# Assigned task
Reproduce the line that contains "早期の防錆下塗りと中塗りによる保護が優先されます。モルタル" and every line after it through the end of the records, exactly, with nothing added.

# Available data
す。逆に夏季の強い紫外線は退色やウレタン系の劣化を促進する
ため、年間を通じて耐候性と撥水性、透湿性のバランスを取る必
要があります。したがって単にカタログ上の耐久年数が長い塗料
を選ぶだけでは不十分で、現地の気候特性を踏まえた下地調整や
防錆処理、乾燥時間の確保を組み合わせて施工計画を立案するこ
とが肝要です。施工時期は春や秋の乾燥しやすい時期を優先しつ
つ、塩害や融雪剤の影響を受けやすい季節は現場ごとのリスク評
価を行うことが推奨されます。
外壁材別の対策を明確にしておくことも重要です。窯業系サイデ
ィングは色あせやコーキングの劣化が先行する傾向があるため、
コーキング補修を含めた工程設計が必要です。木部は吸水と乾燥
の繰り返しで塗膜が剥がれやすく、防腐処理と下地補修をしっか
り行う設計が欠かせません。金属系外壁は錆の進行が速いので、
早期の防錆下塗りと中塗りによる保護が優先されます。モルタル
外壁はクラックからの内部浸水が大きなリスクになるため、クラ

# Exercise answer
早期の防錆下塗りと中塗りによる保護が優先されます。モルタル
外壁はクラックからの内部浸水が大きなリスクになるため、クラ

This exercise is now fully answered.